*What you have to do*
Give the items starting at the line with "How many categories are shown in the chart?" and ending at the line with "2320910100.0" as a Markdown table with the columns Row and Line. Skip blank lines and leave the pictures out.

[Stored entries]
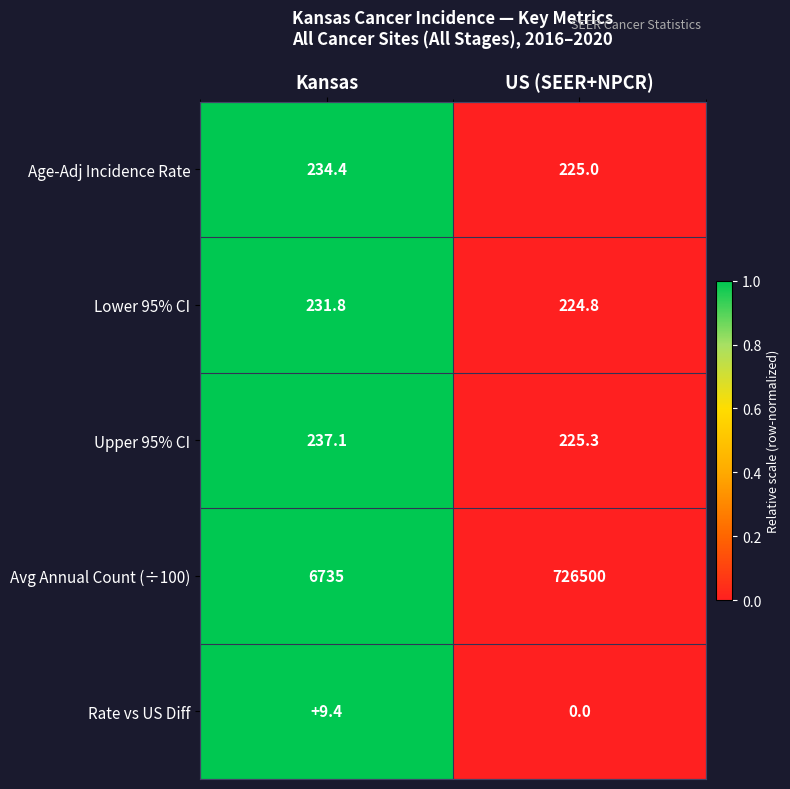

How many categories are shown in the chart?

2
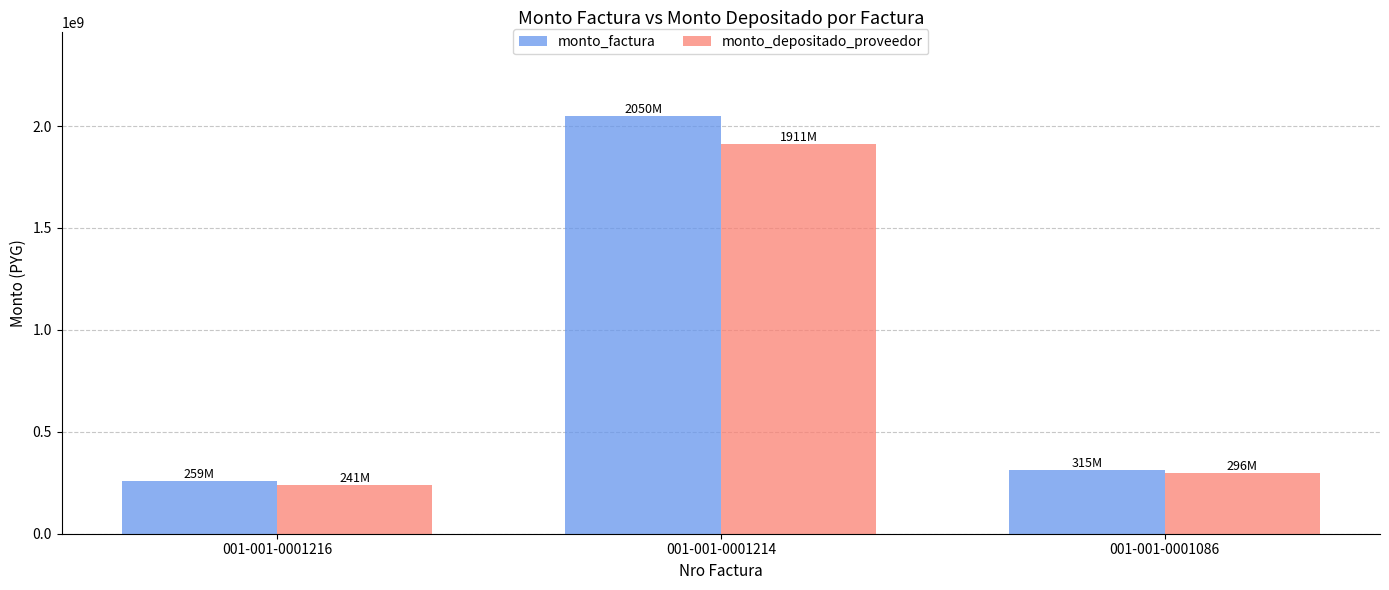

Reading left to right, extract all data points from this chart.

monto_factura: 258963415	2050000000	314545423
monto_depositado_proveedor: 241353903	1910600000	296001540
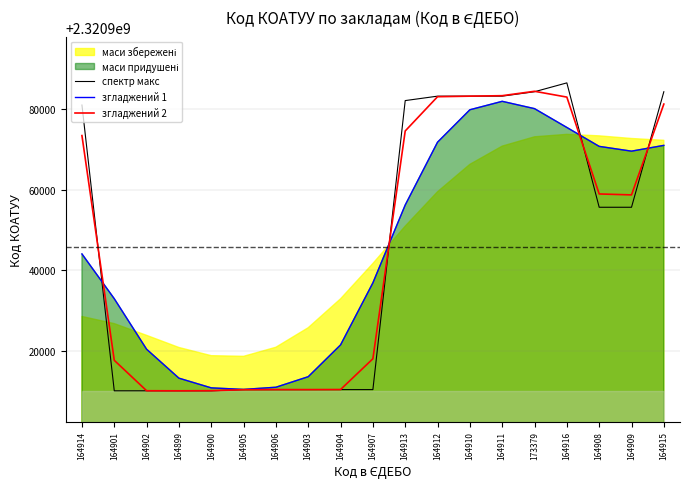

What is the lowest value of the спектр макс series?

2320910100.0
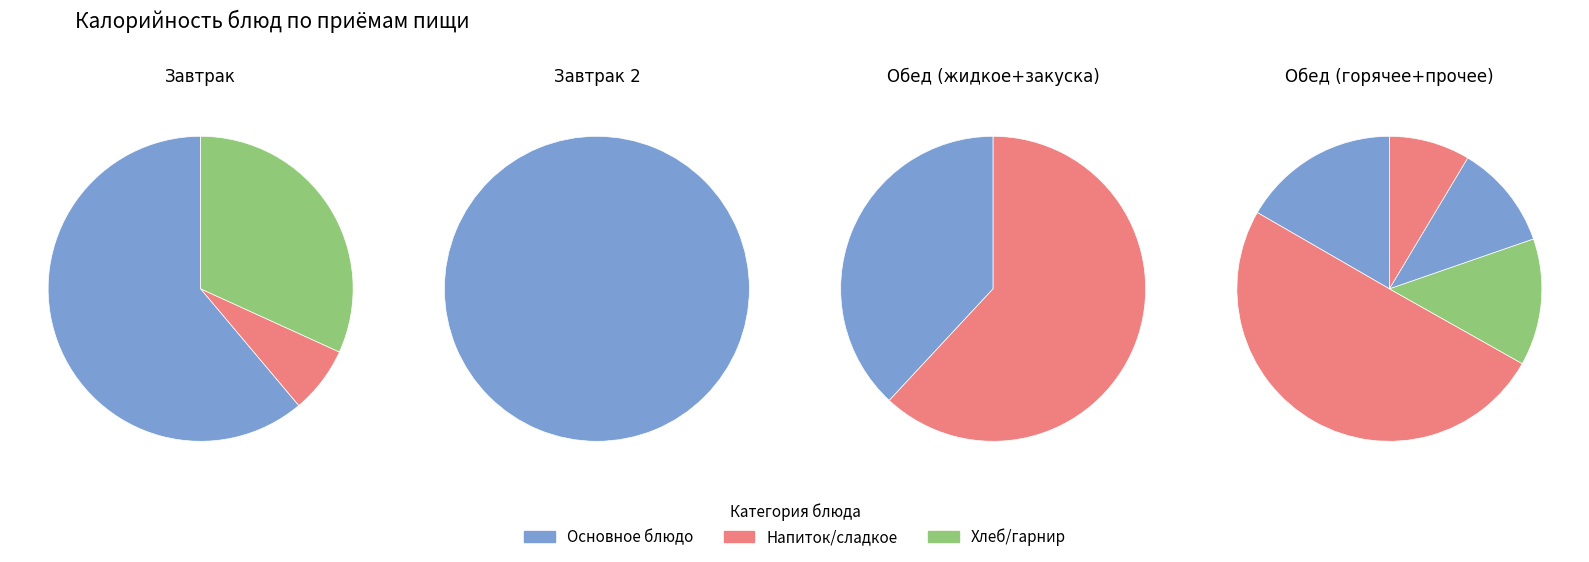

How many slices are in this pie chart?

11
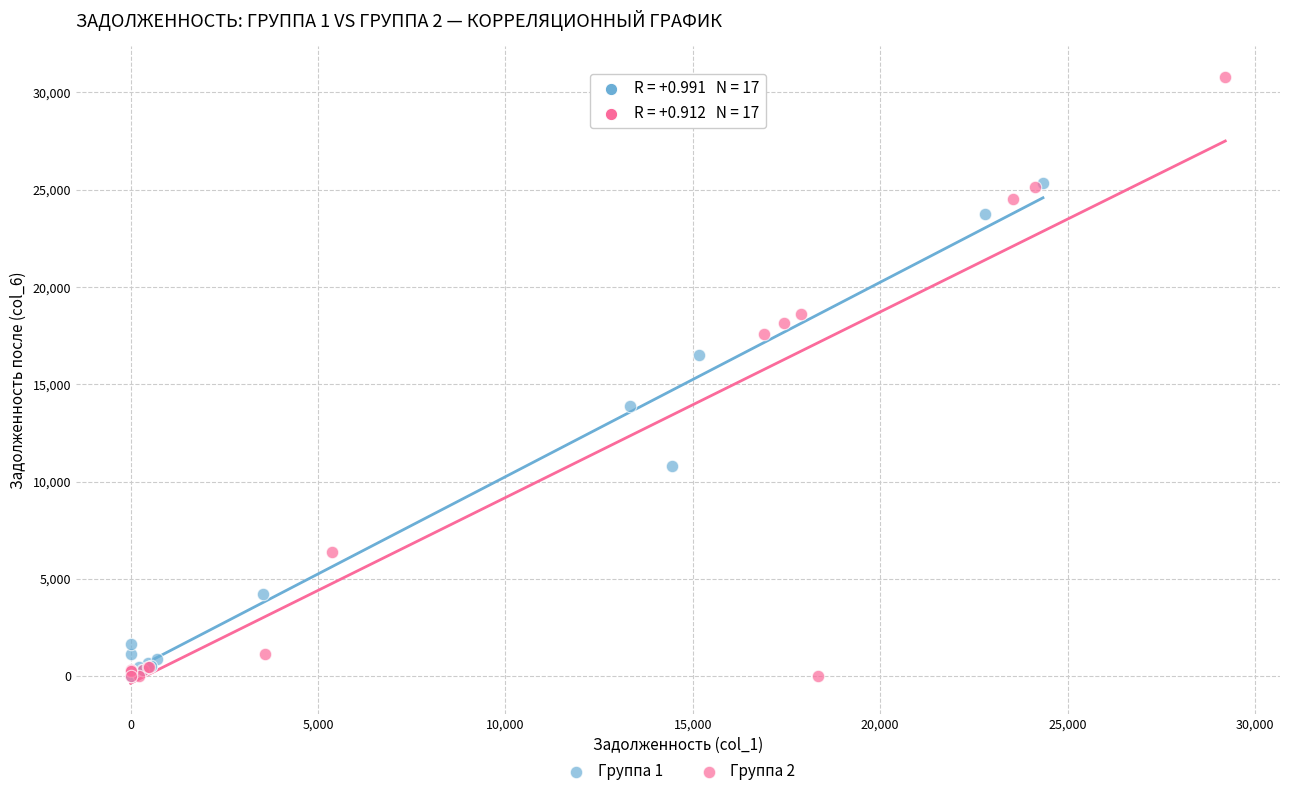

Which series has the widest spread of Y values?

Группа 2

...

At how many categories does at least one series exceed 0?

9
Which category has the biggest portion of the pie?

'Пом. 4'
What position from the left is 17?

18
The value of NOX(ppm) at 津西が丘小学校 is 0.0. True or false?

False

*Output for this task*
| Row | Line |
|---|---|
| 1 | How many categories are shown in the chart? |
| 2 | 2 |
| 3 | Reading left to right, extract all data points from this chart. |
| 4 | monto_factura: 258963415	2050000000	314545423 |
| 5 | monto_depositado_proveedor: 241353903	1910600000	296001540 |
| 6 | What is the lowest value of the спектр макс series? |
| 7 | 2320910100.0 |